■ ASSIGNMENT ■
Once the pictures are removed, restate the data below word for word.

■ DATA BELOW ■
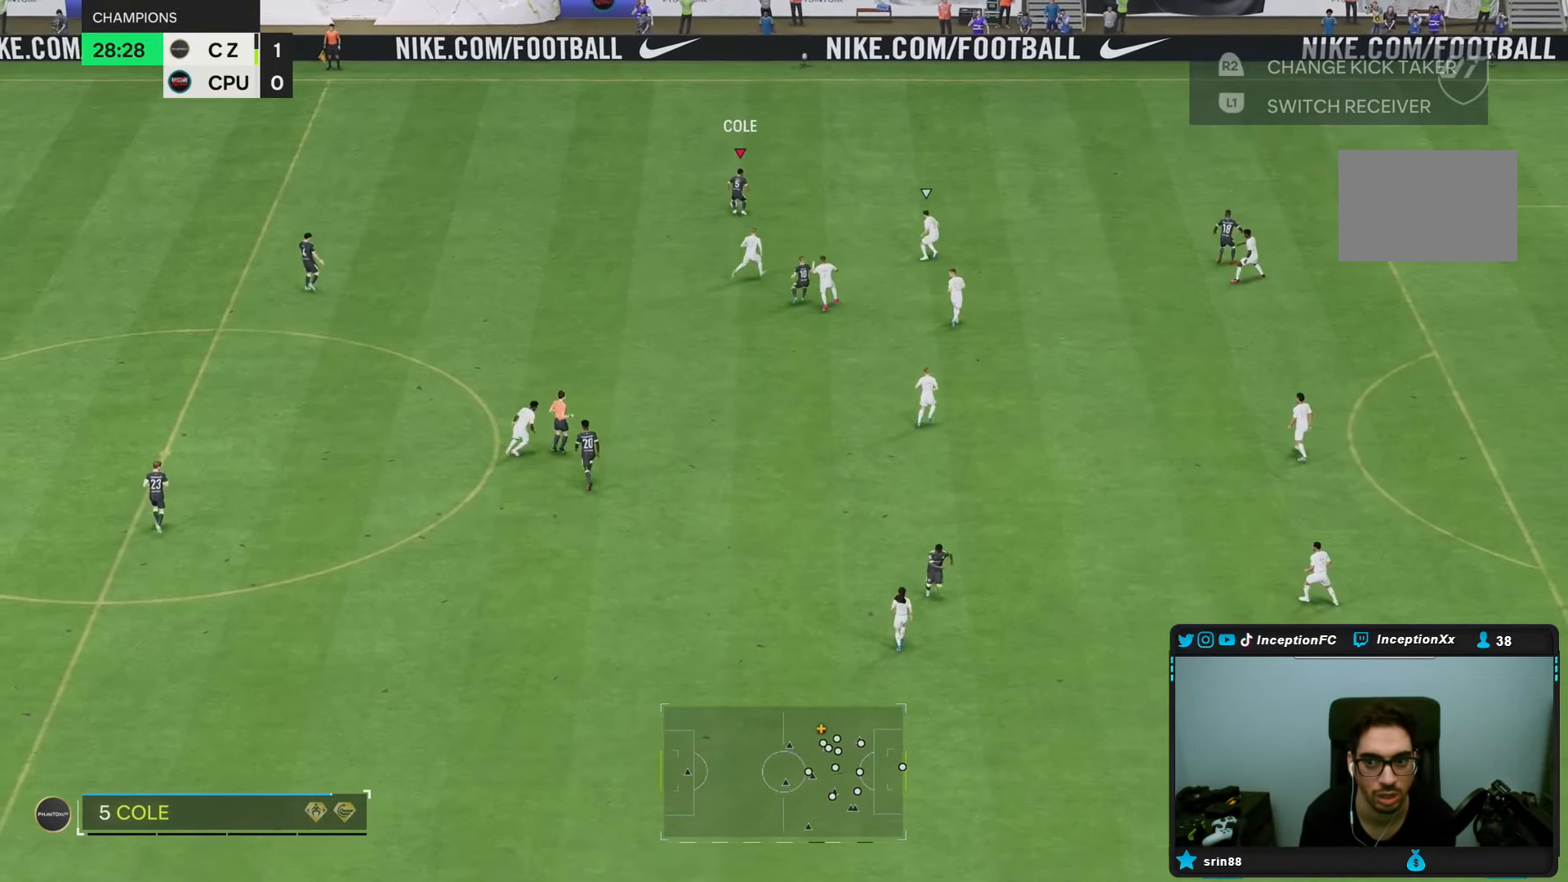
{"dt_ms": 500, "buttons": [], "left_stick": "right", "right_stick": "center", "events": [[200, "TRIANGLE", "down"], [300, "left_stick", "right"], [400, "TRIANGLE", "up"]]}
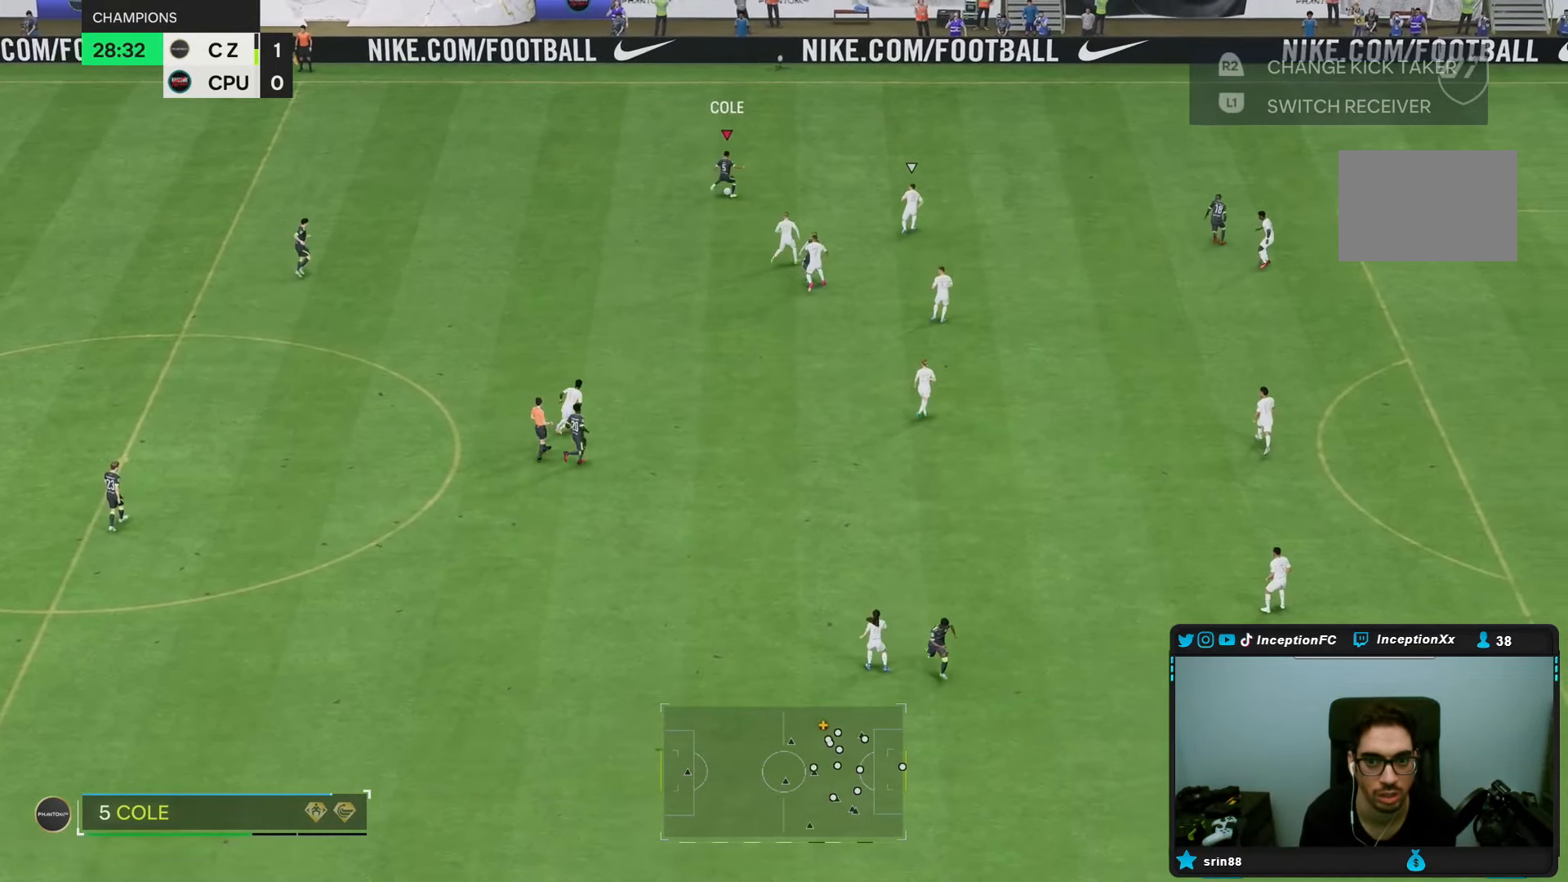
{"dt_ms": 500, "buttons": ["R2"], "left_stick": "right", "right_stick": "center", "events": [[250, "R2", "down"]]}
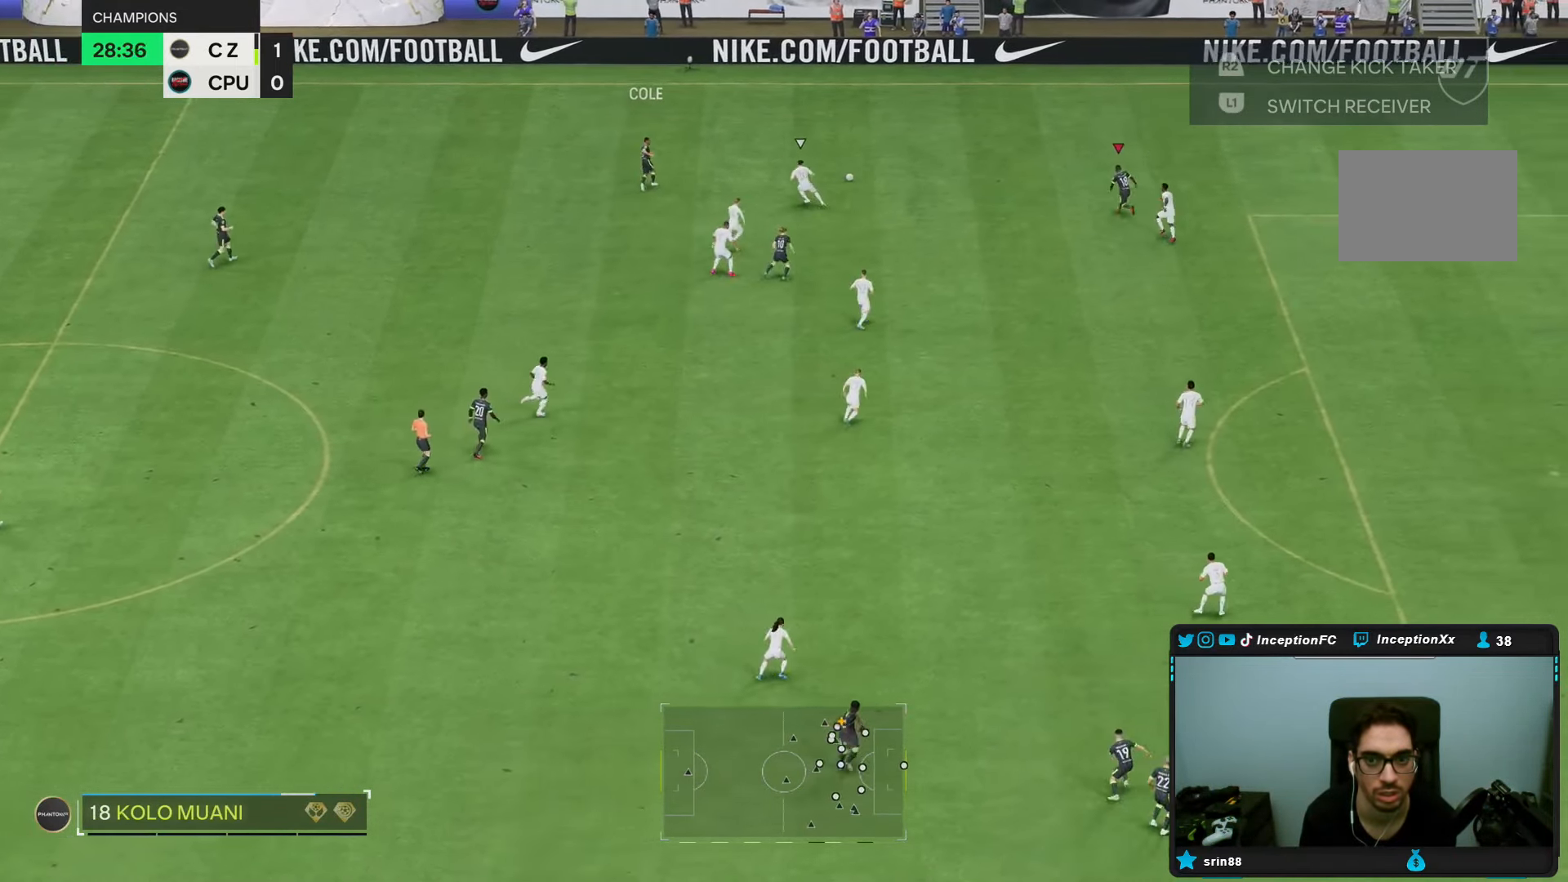
{"dt_ms": 500, "buttons": ["R2"], "left_stick": "right", "right_stick": "center", "events": []}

■ YOUR RESPONSE ■
{"dt_ms": 500, "buttons": [], "left_stick": "right", "right_stick": "center", "events": [[200, "TRIANGLE", "down"], [300, "left_stick", "right"], [400, "TRIANGLE", "up"]]}
{"dt_ms": 500, "buttons": ["R2"], "left_stick": "right", "right_stick": "center", "events": [[250, "R2", "down"]]}
{"dt_ms": 500, "buttons": ["R2"], "left_stick": "right", "right_stick": "center", "events": []}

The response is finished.